Assigned task
Since pictures do not belong in the copy, please repeat every record below exactly without them.

Extracted records
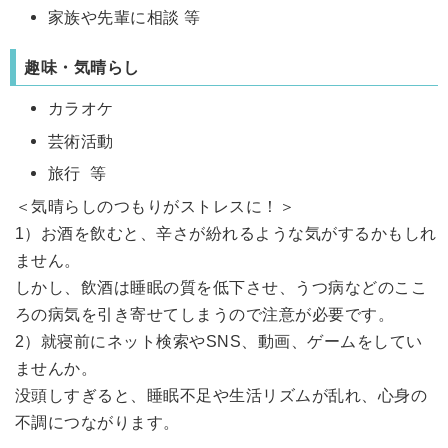
家族や先輩に相談 等
趣味・気晴らし
カラオケ
芸術活動
旅行 等
＜気晴らしのつもりがストレスに！＞
1）お酒を飲むと、辛さが紛れるような気がするかもしれ
ません。
しかし、飲酒は睡眠の質を低下させ、うつ病などのここ
ろの病気を引き寄せてしまうので注意が必要です。
2）就寝前にネット検索やSNS、動画、ゲームをしてい
ませんか。
没頭しすぎると、睡眠不足や生活リズムが乱れ、心身の
不調につながります。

Solution to this task
家族や先輩に相談 等
趣味・気晴らし
カラオケ
芸術活動
旅行 等
＜気晴らしのつもりがストレスに！＞
1）お酒を飲むと、辛さが紛れるような気がするかもしれ
ません。
しかし、飲酒は睡眠の質を低下させ、うつ病などのここ
ろの病気を引き寄せてしまうので注意が必要です。
2）就寝前にネット検索やSNS、動画、ゲームをしてい
ませんか。
没頭しすぎると、睡眠不足や生活リズムが乱れ、心身の
不調につながります。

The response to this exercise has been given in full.